> [TASK OBJECTIVE]: Output the lines running from the one containing "pose: elev=52.8 azim=205.9" through the one containing "Dot at: (311, 351)" as a numbered list, leaving out any blank lines.

> [SUPPLIED DATA]:
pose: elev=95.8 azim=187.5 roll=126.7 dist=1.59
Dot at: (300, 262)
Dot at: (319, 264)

---

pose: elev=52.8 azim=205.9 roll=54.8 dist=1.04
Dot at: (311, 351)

> [SOLUTION]:
1. pose: elev=52.8 azim=205.9 roll=54.8 dist=1.04
2. Dot at: (311, 351)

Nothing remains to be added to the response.